Some readers suggested he kill off Bertie's nasty mother, Irene. "And I explained that I couldn't really. Unless it were an accident or something. Because I don't want Bertie to lose his mother. So every once in a while she is removed from the scene ... In the latest book, she wins a competition from Emirates Airways for Dubai Tourism. Irene enters and wins with her slogan –" here, he laughs for a moment before saying what it is "'So Much Sand So Close At Hand,'" he says barely able to suppress his laughter. "So she goes to Dubai for three or four days and by a complicated series of things, she ends up wearing a Bedouin lady's desert outfit and is taken off into the desert. And she's put into a harem," he says between giggles. "And of course, the British chargé d'affaires is doing his best to get her free. But the sheik is a bit unwilling to release her because his wives are being a bit troublesome. Irene has organized a book group," he concludes with more laughter.

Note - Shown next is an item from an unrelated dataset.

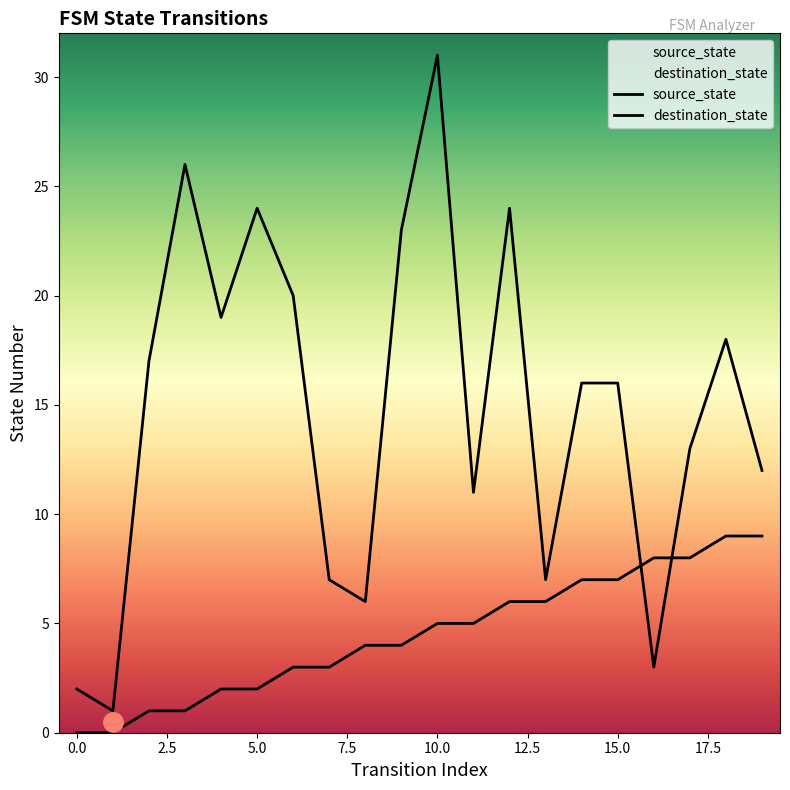

True or false: source_state and destination_state cross at least once.

True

I put all that down for you to read so you'll understand it when I say that it's hard to come away from meeting McCall Smith and not find yourself thinking about the generous, quirky nature of his mind. There is so much going on in it. Gratitude for his audience, his gift, the serendipity of his luck, is at play here under these Dalai Lama-like giggles. "I don't have to think," he says of his writing. "I go into sort of a trance." He tells me how he fell into writing children's books – his first foray into fiction, The White Hippo, appeared in 1980 – after entering a local literary competition. "I think many of the things we do in this life are accidental," he muses. At another point, he tells me that he easily writes on airplanes, and once, he spied a woman across the aisle reading one of the 44 Scotland series. "And I leaned across and said, 'There's going to be a sequel to that, you know.' She almost pressed the button to call the crew!" he says. "Then she realized it was genuine."

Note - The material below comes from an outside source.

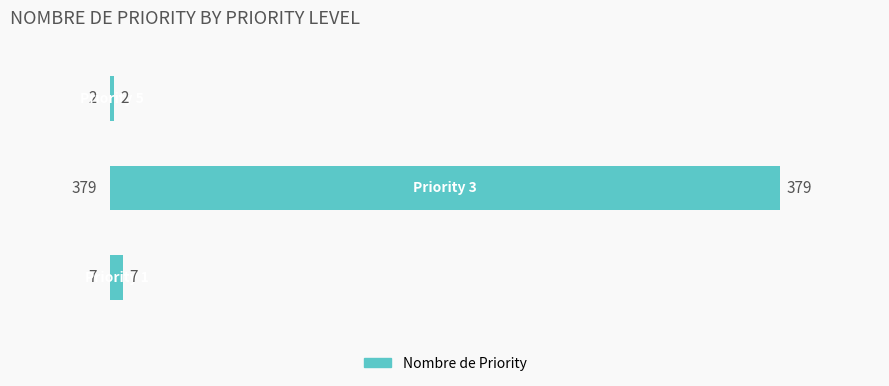

What is the greatest value displayed?

379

And there's that, too, you see – he is genuine. The conversation switches back and forth between his work, architecture, his love of beauty, why he collects artifacts and art ("What appeals to me is where they come from; how they fit into a story"), and the joys of the everyday, of people, and what they do, something that is reinforced by his admiration for W.H. Auden, the Anglo-American poet who is considered one of the greatest in the 20th century. Among his many recent titles – his publishers help him keep track of which series to work on next – there's one about him, What W.H. Auden Can Do For You, which is more memoir than literary appreciation. In that book, one learns not only of McCall Smith's erudition, but also his insatiable curiosity. (Once, when he was in Toronto on tour, he went to a used-book store to buy a tome on monastic sign language.) Also on display is his pleasure in fine, high-minded ideas. He writes about Auden's short poem The More Loving One, in which he admits to taking great comfort. It expresses "the hope that we shall rise above the indifference of others, and perhaps even above their animosity, and love them more than they love us."

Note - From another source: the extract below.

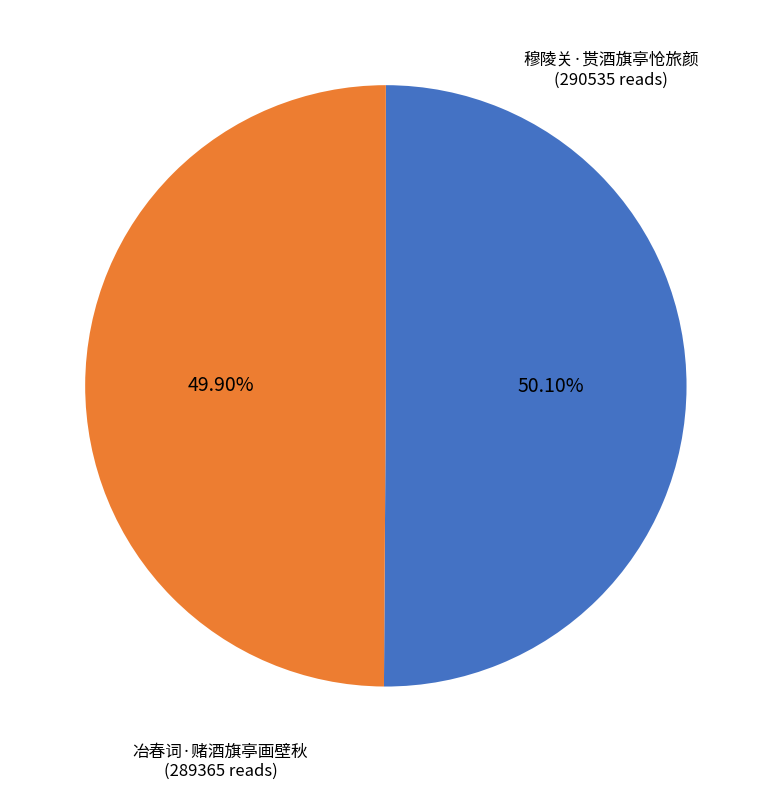

The 冶春词·赌酒旗亭画壁秋 slice represents 50% of the pie. True or false?

True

There's something of Auden in McCall Smith's popular fiction, of course. Benevolence, kindness, gratitude, pleasure in the everyday, the importance of community – these are all recurring themes in his work. He gets many letters from people, writing to say how his books gave pleasure to those who were dying or having a difficult time with the rough and tumble of the modern world. "I don't say, 'I'm going to sit down and do this to be able to make people feel better,'" he explains, when asked if he is aware of these themes, which are, as he puts it, "at the more positive end of the spectrum." But he takes the response from readers seriously. "It is a huge responsibility."

But that sombre note, however noteworthy, is not the way to end an interview that was full of such mirth. Here, this is better. At one point, we got onto the subject of people who send him unsolicited manuscripts. On tour in the U.S., McCall Smith was given a self-published manuscript at a book signing, which he dutifully read. "It was all about this man who was kidnapped by a ship full of nuns," he recalls. "And the nuns were nymphomaniacs!" he practically squeals, lifting his feet off the floor in the process. He giggles not out of mockery, but delight; delight for the wonder of fabrication and for ideas that drop out of nowhere.